Of course, I forgot my canvas tote bags and had to carry my loose groceries in my arms, lest I give in to the plastic bag. Plastic bag statistics are somber. Numbers compiled by Waste Management Company state that Americans use 100 billion plastic bags each year - only 1 percent of which will be returned for recycling. The rest wind up in landfills where they take more than 500 years to decompose.

In Chattanooga, the only two plastic bag drop-off centers I found were Publix and Walmart Supercenters. And the good news? These centers also accept produce bags and bread bags.
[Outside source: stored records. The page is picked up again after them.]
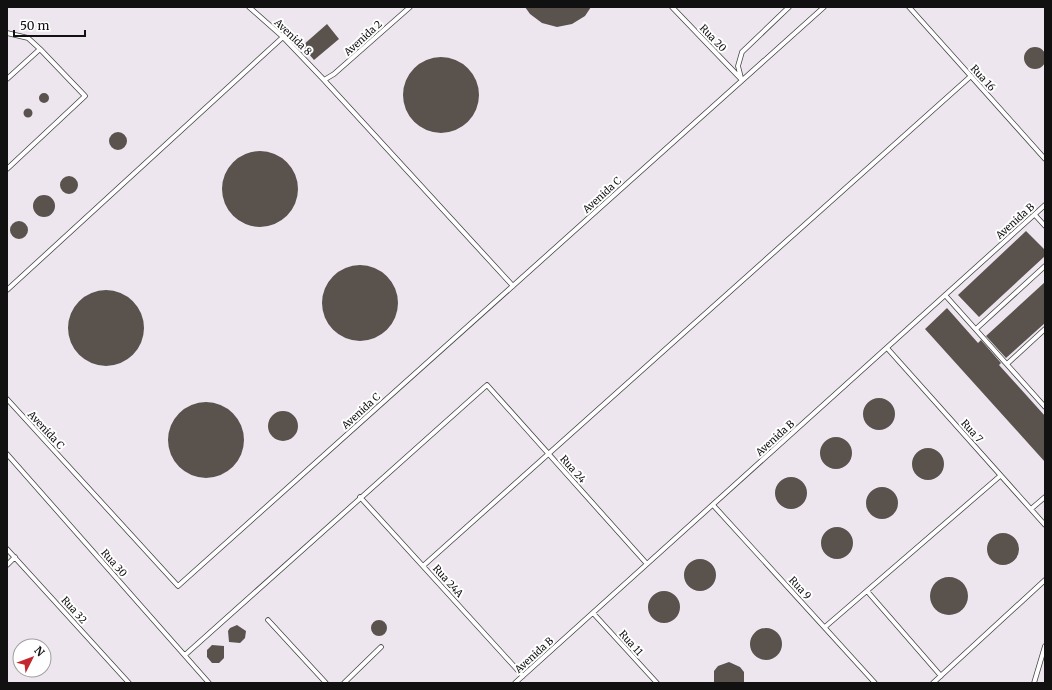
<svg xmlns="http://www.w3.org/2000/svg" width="1052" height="690" font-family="Merriweather,serif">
	<rect width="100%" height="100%" fill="#fffdf5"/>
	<!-- industrial -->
	<path fill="#eee6ef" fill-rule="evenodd" d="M7,7H1045V683H7ZM20,646H44V670H20Z"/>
	<!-- building -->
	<path fill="#5a524d" d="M525,7H591L585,16L572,24L557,27L542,23L530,14Z
		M327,24L339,39L314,60L302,46Z
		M1024 58a11 11 0 1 1 22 0a11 11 0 1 1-22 0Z
		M403 95a38 38 0 1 1 76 0a38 38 0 1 1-76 0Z
		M39 98a5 5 0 1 1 10 0a5 5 0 1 1-10 0Z
		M23.5 113a4.5 4.5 0 1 1 9 0a4.5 4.5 0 1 1-9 0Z
		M109 141a9 9 0 1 1 18 0a9 9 0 1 1-18 0Z
		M222 189a38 38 0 1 1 76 0a38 38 0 1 1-76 0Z
		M60 185a9 9 0 1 1 18 0a9 9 0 1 1-18 0Z
		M33 206a11 11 0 1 1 22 0a11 11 0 1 1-22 0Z
		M10 230a9 9 0 1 1 18 0a9 9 0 1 1-18 0Z
		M1026,231L1045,250V256L979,317L958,295Z
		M322 303a38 38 0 1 1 76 0a38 38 0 1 1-76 0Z
		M1045,282V323L1006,358L986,336Z
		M68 328a38 38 0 1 1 76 0a38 38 0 1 1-76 0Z
		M947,308L978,343L981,340L1001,363L999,365L1045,416V462L925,329Z
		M863 414a16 16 0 1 1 32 0a16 16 0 1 1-32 0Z
		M168 440a38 38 0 1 1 76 0a38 38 0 1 1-76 0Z
		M268 426a15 15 0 1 1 30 0a15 15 0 1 1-30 0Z
		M820 453a16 16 0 1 1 32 0a16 16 0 1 1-32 0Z
		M912 464a16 16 0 1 1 32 0a16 16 0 1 1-32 0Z
		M775 493a16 16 0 1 1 32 0a16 16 0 1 1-32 0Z
		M866 503a16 16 0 1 1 32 0a16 16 0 1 1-32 0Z
		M821 543a16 16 0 1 1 32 0a16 16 0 1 1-32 0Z
		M987 549a16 16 0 1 1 32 0a16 16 0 1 1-32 0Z
		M684 575a16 16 0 1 1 32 0a16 16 0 1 1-32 0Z
		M930 596a19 19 0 1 1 38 0a19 19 0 1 1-38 0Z
		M648 607a16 16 0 1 1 32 0a16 16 0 1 1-32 0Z
		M371 628a8 8 0 1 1 16 0a8 8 0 1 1-16 0Z
		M237,625L246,631L245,638L240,643L229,642L228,631L230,628Z
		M750 644a16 16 0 1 1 32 0a16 16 0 1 1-32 0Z
		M212,645L224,646V658L219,663H212L207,657V650Z
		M729,662L740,667L744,672V683H714V671L718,666Z"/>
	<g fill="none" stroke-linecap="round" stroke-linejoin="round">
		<defs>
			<path id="lane" d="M249,7L283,37L324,80L513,286
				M672,7L742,80
				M909,7L1045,159
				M7,33L28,38L40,49
				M741,78L738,66L742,52L789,7
				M7,79L40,49L85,96L7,169
				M324,80L334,74L410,7
				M1035,215L1045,226
				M7,290L283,37
				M945,295L1045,407
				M976,329L1045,266
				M887,348L1045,525
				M1007,364L1045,329
				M7,399L178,586L824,7
				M7,454L209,683
				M360,497L523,676
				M713,505L875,683
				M1031,509L1045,497
				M7,549L129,683
				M7,565L15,557
				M423,566L971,76
				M867,591L941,676
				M593,613L657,683
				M268,620L326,683
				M825,627L1000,476
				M185,655L487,385L647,564
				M344,683L381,647
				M515,683L1045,205
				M933,683L1045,580
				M1034,683L1045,646"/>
		</defs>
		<!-- lane casing -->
		<use href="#lane" stroke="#444" stroke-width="5.5"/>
		<!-- lane -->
		<use href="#lane" stroke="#fff" stroke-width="4"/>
	</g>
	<g text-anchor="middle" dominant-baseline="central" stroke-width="4" stroke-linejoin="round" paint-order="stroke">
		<!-- street labels -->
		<g font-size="10" fill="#111" stroke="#fff">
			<text transform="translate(293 37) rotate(44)">Avenida 8</text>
			<text transform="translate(363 38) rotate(-42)">Avenida 2</text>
			<text transform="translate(713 38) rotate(46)">Rua 20</text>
			<text transform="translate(983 78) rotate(48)">Rua 16</text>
			<text transform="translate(602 195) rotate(-42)">Avenida C</text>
			<text transform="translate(1015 221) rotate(-42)">Avenida B</text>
			<text transform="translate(361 411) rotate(-42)">Avenida C</text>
			<text transform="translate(46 430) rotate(47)">Avenida C</text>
			<text transform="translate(972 431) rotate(48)">Rua 7</text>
			<text transform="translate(775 438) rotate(-42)">Avenida B</text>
			<text transform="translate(573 469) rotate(48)">Rua 24</text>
			<text transform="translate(114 563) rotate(49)">Rua 30</text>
			<text transform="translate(448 581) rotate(48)">Rua 24A</text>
			<text transform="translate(800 588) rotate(47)">Rua 9</text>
			<text transform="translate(74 610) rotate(48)">Rua 32</text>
			<text transform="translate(631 643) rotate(48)">Rua 11</text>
			<text transform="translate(534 655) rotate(-42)">Avenida B</text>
		</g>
	</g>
	<!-- border -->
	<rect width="1052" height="690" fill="none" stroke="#111111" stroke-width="16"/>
	<!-- north arrow -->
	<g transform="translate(32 658) rotate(48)"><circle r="19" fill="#ffffff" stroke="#a0a0a0"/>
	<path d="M0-3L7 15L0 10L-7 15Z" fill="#c4262e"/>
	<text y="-6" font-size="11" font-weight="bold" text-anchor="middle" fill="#111111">N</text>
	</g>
	<!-- scale -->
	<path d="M14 30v6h71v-6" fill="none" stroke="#111111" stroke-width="2"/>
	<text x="20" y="30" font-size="12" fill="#111111" stroke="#ffffff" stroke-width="3" paint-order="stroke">50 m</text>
</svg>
But when it came to my waste-free grocery experience, that wasn't the surprising part. This was:

Technically, a receipt can be recycled. However, 94 percent of receipts are made using a chemical called Bisphenol A, or BPA. According to the American Cancer Society, BPA may be harmful to one's health. Consequently, the ACS advises against recycling or composting receipts, which can contaminate other paper products.

The more I was learned, it seemed, the less I knew.

THE END OF THE EXPERIMENT

I had known my challenge would require some effort. I had not known that going waste-free would be the easy part. The hard part was all the in-depth online research to understand how products and packaging are made. According to Frontier Group, an organization dedicated to building a cleaner, healthier America, about 30 percent of all U.S. garbage is packaging.

I had never thought so critically about my consumption. It was eye-opening and exhausting.

At home that Friday evening, I emptied my overflowing kitchen compost. I started a load of laundry and pulled the clump of lint from the dryer - garbage, I knew, unless, of course, I spun it into thread or turned it into hamster bedding. Instead, I chucked it into the trash can.

Every year, Americans produce 230 millions pounds of garbage, more than 30 percent of the total trash generated worldwide. But the onus to waste less, I have now learned, cannot only be on the consumer. Companies must find a way to create more recyclable products with less packaging.

Still, we have all contributed to this crisis, one cotton ball, one fruit sticker, one careless clump of lint at a time.